In isolation, the issue of the social and cultural understanding of autism is more complicated. I’m not ruling out that the hypothesis you advance here may be relevant (have written something of the sort about the great novel about autism as a cultural condition which is Noon’s Falling Out of Cars), but consider how autistic people are also regarded as model, advantaged citizens, in relation of their (supposed; often somewhat exaggerated) facility with computers and ease of fitting into workplaces where social relationships are secondary to the relationship with one’s computing machine.

Phil said...

No Keith, I'm definitely not saying it was better back in the day. Identifying social problems can and sometimes does improve the lot of those identified by them. No, the question I'm interested in is why, as a social concern, Asperger's and Autism emerged as an "official" social concern at a paticular conjuncture.

Phil said...

Of course Giovani, these things are complex. But every social problem, every diagnosis has a history, a story of formation as a social concern. I'm not an expert by any means, but I am interested in looking into this further, time permitting.

Giovanni Tiso said...

Reading into the history of Bettelheim's The Empty Fortress may be a good starting point. Also, the French film Le mur, which is available online with subtitles (but was banned in France).

Roger said...

As a high functioning Aspie myself I am in exactly this position.

In a world of more or less full employment my somewhat defective social skills counted less than my first class degree and analytical abilities.
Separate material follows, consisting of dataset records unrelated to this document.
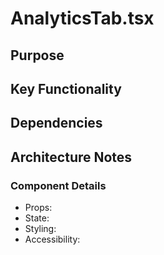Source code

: # AnalyticsTab.tsx

## Purpose

## Key Functionality

## Dependencies

## Architecture Notes

### Component Details
- Props: 
- State: 
- Styling: 
- Accessibility: 
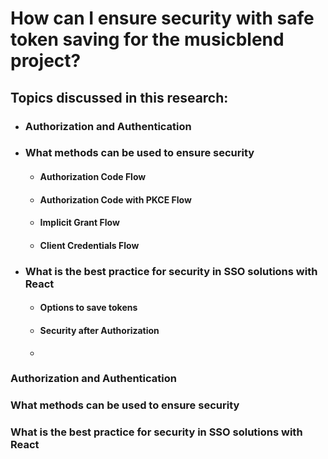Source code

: # How can I ensure security with safe token saving for the musicblend project?
## Topics discussed in this research:
* ### Authorization and Authentication
* ### What methods can be used to ensure security
  * #### Authorization Code Flow
  * #### Authorization Code with PKCE Flow
  * #### Implicit Grant Flow
  * #### Client Credentials Flow
* ###	What is the best practice for security in SSO solutions with React
  * #### Options to save tokens
  * #### Security after Authorization
  * 
### Authorization and Authentication
### What methods can be used to ensure security
###	What is the best practice for security in SSO solutions with React
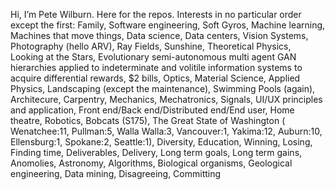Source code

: Hi, I’m Pete Wilburn.
Here for the repos.
Interests in no particular order except the first:
Family,
Software engineering,
Soft Gyros,
Machine learning,
Machines that move things,
Data science,
Data centers,
Vision Systems,
Photography (hello ARV),
Ray Fields,
Sunshine,
Theoretical Physics,
Looking at the Stars,
Evolutionary semi-autonomous multi agent GAN hierarchies applied to indeterminate and volitile information systems to acquire differential rewards,
$2 bills, 
Optics,
Material Science,
Applied Physics,
Landscaping (except the maintenance),
Swimming Pools (again),
Architecure,
Carpentry,
Mechanics,
Mechatronics,
Signals,
UI/UX principles and application,
Front end/Back end/Distributed end/End user,
Home theatre,
Robotics,
Bobcats (S175),
The Great State of Washington ( Wenatchee:11, Pullman:5, Walla Walla:3, Vancouver:1, Yakima:12, Auburn:10, Ellensburg:1, Spokane:2, Seattle:1),
Diversity,
Education,
Winning,
Losing,
Finding time,
Deliverables,
Delivery,
Long term goals,
Long term gains,
Anomolies,
Astronomy,
Algorithms,
Biological organisms,
Geological engineering,
Data mining,
Disagreeing,
Committing




<!---
petewilburn/petewilburn is a ✨ special ✨ repository because its `README.md` (this file) appears on your GitHub profile.
You can click the Preview link to take a look at your changes.
--->
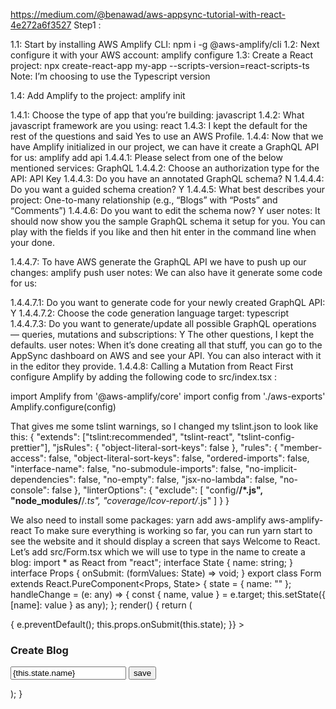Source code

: https://medium.com/@benawad/aws-appsync-tutorial-with-react-4e272a6f3527
Step1 : 

1.1: Start by installing AWS Amplify CLI:
        npm i -g @aws-amplify/cli
1.2: Next configure it with your AWS account:
        amplify configure
1.3: Create a React project:
        npx create-react-app my-app --scripts-version=react-scripts-ts
Note:   I’m choosing to use the Typescript version

1.4: Add Amplify to the project:
        amplify init

1.4.1: Choose the type of app that you’re building: javascript
1.4.2: What javascript framework are you using: react
1.4.3: I kept the default for the rest of the questions and said Yes to use an AWS Profile.
1.4.4: Now that we have Amplify initialized in our project, we can have it create a GraphQL API for us:
        amplify add api
1.4.4.1: Please select from one of the below mentioned services: GraphQL
1.4.4.2: Choose an authorization type for the API: API Key
1.4.4.3: Do you have an annotated GraphQL schema? N
1.4.4.4: Do you want a guided schema creation? Y
1.4.4.5: What best describes your project: One-to-many relationship (e.g., “Blogs” with “Posts” and “Comments”)
1.4.4.6: Do you want to edit the schema now? Y
            user notes: 
                        It should now show you the sample GraphQL schema it setup for you. 
                        You can play with the fields if you like 
                        and then hit enter in the command line when your done.
                        
1.4.4.7: To have AWS generate the GraphQL API we have to push up our changes:
            amplify push
                user notes: We can also have it generate some code for us:

1.4.4.7.1: Do you want to generate code for your newly created GraphQL API: Y
1.4.4.7.2: Choose the code generation language target: typescript
1.4.4.7.3: Do you want to generate/update all possible GraphQL operations — queries, mutations and subscriptions: Y
The other questions, I kept the defaults.
                user notes:
                        When it’s done creating all that stuff, you can go to the AppSync dashboard on AWS
                        and see your API. You can also interact with it in the editor they provide.
1.4.4.8: Calling a Mutation from React
First configure Amplify by adding the following code to src/index.tsx :

import Amplify from '@aws-amplify/core'
import config from './aws-exports'
Amplify.configure(config)

That gives me some tslint warnings, so I changed my tslint.json to look like this:
{
"extends": ["tslint:recommended", "tslint-react", "tslint-config-prettier"],
"jsRules": {
"object-literal-sort-keys": false
},
"rules": {
"member-access": false,
"object-literal-sort-keys": false,
"ordered-imports": false,
"interface-name": false,
"no-submodule-imports": false,
"no-implicit-dependencies": false,
"no-empty": false,
"jsx-no-lambda": false,
"no-console": false
},
"linterOptions": {
"exclude": [
"config/**/*.js",
"node_modules/**/*.ts",
"coverage/lcov-report/*.js"
]
}
}

We also need to install some packages:
yarn add aws-amplify aws-amplify-react
To make sure everything is working so far, you can run yarn start to see the website and it should display a screen that says Welcome to React.
Let’s add src/Form.tsx which we will use to type in the name to create a blog:
import * as React from "react";
interface State {
name: string;
}
interface Props {
onSubmit: (formValues: State) => void;
}
export class Form extends React.PureComponent<Props, State> {
state = {
name: ""
};
handleChange = (e: any) => {
const { name, value } = e.target;
this.setState({ [name]: value } as any);
};
render() {
return (
<form
onSubmit={async e => {
e.preventDefault();
this.props.onSubmit(this.state);
}}
>
<h3>Create Blog</h3>
<input
name="name"
placeholder="name"
value={this.state.name}
onChange={this.handleChange}
/>
<button type="submit">save</button>
</form>
);
}
                        
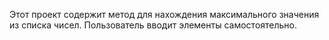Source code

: Этот проект содержит метод для нахождения максимального значения из списка чисел.
Пользователь вводит элементы самостоятельно.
Now however I am completely fucked and probably unemployable.

Anonymous said...

Interesting thesis, however, I'm sceptical about your powers of diagnosis about boys you knew in school. There are a number of children (and adults) at the mild end who don't quite fulfil enough criteria to have a diagnosis of ASD. There are all kinds of crossovers with ADHD, dyspraxia, tourette's etc. and ultimately it's the level of difficulty which should determine DLA not a label.

Lionel Braithwaite said...

I'm an Aspie myself (diagnosed at age 36!) and it has been as much hell for me as it has been for Keith Watermelon.

Because of my Asperger's, I've been not able to get a good enough education that would enable me to thrive and succeed in life, and have also had incidents where I lost my temper in school and hit people. The system failed me, as nobody was able to diagnose this when I was a child or give me any support, so I ended going to a crappy private 'school' after junior high that was nothing but a fly-by-night diploma mill where I got abused in the second and third term by a nasty woman. From there things went downhill completely, as I want from program to program, and now...I'm on ODSP and I have diabetes, as well as depression. I can clearly see where Keith Watermelon's coming from, and want to know why the frack the British government want to take Asperger's out of the DSM.

Human society has to start figuring out how to deal with this condition, either by issuing financial and employment supports, or by researching a cure. medications or technologies to that effect of helping people with Asperger's be normal enough to work in the new paradigm mention in this blog post (they can also help a lot by trying to bring back manufacturing jobs and all of the other labor jobs we used to have so that Aspie's won't be out of sorts when working.)

Anonymous said...

It's a shame that the other responses to this post are missing the point somewhat. This is the defensiveness and concrete-thinking that typically is thrown at any deep thinking about the autism 'epidemic'.

I really enjoyed reading this, and think that you are onto something...

But I'd go one step further. I think that the crucial issue for any autism genealogy is in changes in capital and production specifically during the 1970s and 1980s. And that from this, the crucial question to ask becomes - "how did this establish a social context in which a 'spectrum disorder' of any sort could become feasible?".